Copy each line below in which the string "center" appears.

Data supplied ::
------------------------------------------------------------------------
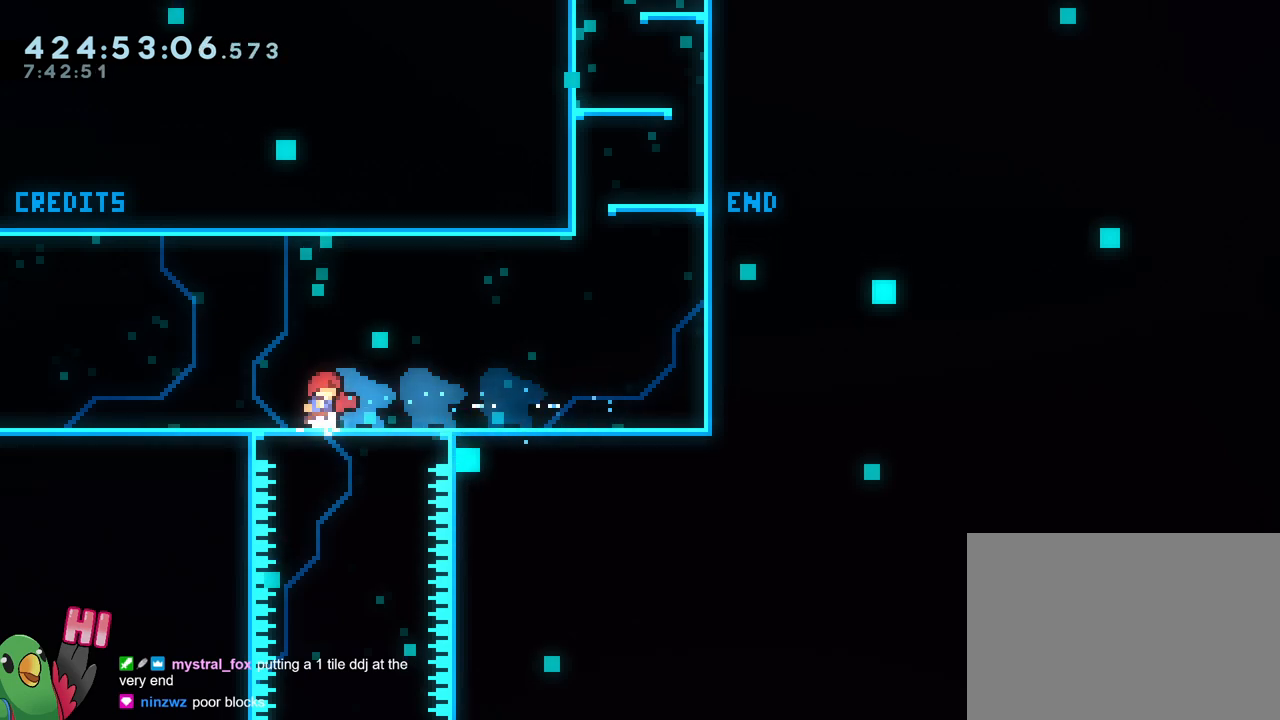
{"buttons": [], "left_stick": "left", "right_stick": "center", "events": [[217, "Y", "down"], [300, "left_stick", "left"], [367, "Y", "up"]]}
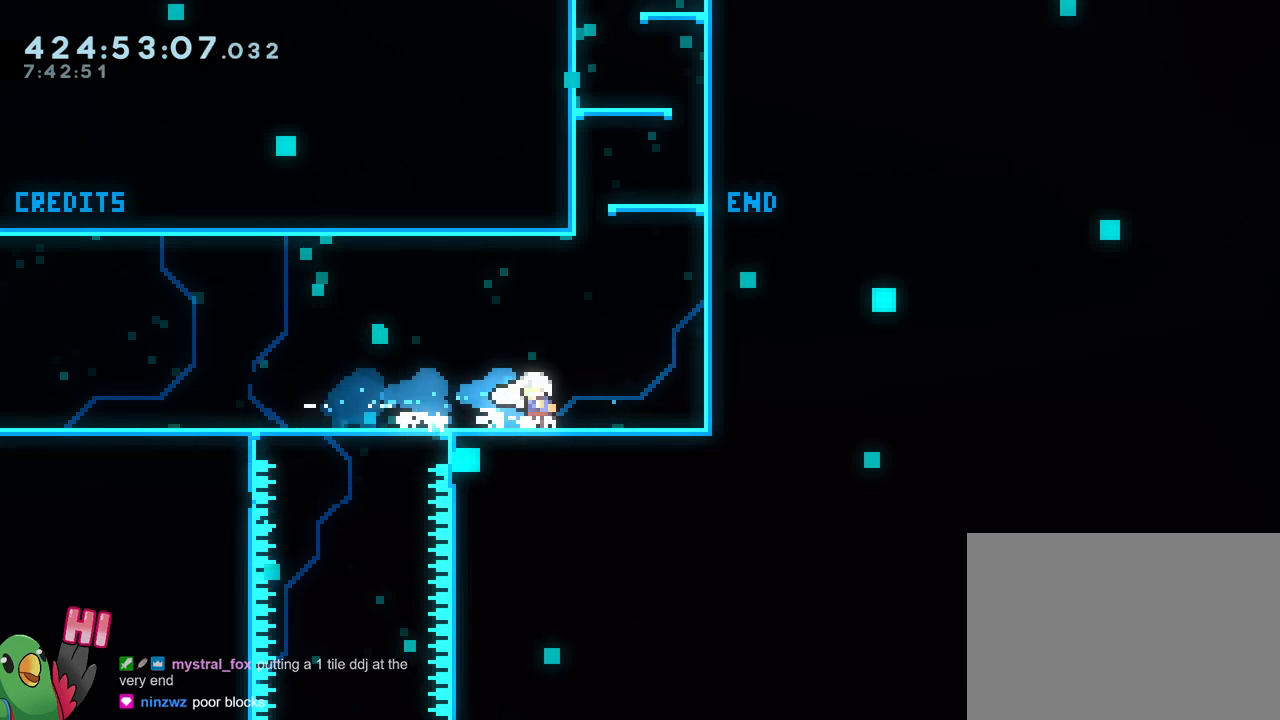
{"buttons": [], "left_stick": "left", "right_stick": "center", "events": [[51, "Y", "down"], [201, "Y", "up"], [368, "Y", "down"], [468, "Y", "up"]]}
------------------------------------------------------------------------
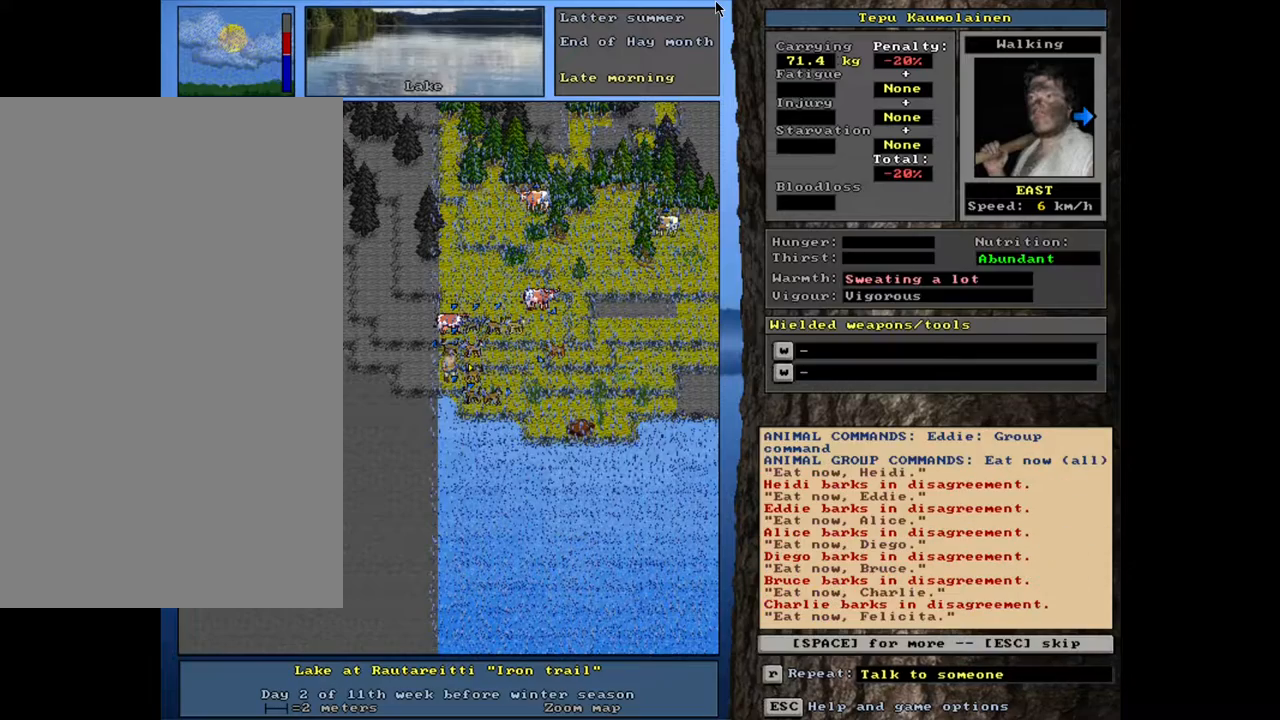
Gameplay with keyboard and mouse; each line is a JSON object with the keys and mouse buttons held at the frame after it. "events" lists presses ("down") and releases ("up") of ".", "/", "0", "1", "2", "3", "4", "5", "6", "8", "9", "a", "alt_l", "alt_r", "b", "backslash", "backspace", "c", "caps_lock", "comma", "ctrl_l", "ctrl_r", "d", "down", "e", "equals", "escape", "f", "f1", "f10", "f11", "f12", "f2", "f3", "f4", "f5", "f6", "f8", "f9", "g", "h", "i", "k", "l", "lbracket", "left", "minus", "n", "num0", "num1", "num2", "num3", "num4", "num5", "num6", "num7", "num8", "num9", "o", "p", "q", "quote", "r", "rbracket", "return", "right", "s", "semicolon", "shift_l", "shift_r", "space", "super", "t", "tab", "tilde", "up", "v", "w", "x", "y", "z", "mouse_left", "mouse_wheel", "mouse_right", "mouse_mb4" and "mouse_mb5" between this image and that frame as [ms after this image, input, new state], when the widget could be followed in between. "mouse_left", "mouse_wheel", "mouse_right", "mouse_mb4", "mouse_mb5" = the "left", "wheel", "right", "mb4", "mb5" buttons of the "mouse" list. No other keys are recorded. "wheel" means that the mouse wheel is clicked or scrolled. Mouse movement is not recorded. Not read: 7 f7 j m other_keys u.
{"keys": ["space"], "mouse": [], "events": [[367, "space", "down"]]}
------------------------------------------------------------------------
Result of this task ::
{"buttons": [], "left_stick": "left", "right_stick": "center", "events": [[217, "Y", "down"], [300, "left_stick", "left"], [367, "Y", "up"]]}
{"buttons": [], "left_stick": "left", "right_stick": "center", "events": [[51, "Y", "down"], [201, "Y", "up"], [368, "Y", "down"], [468, "Y", "up"]]}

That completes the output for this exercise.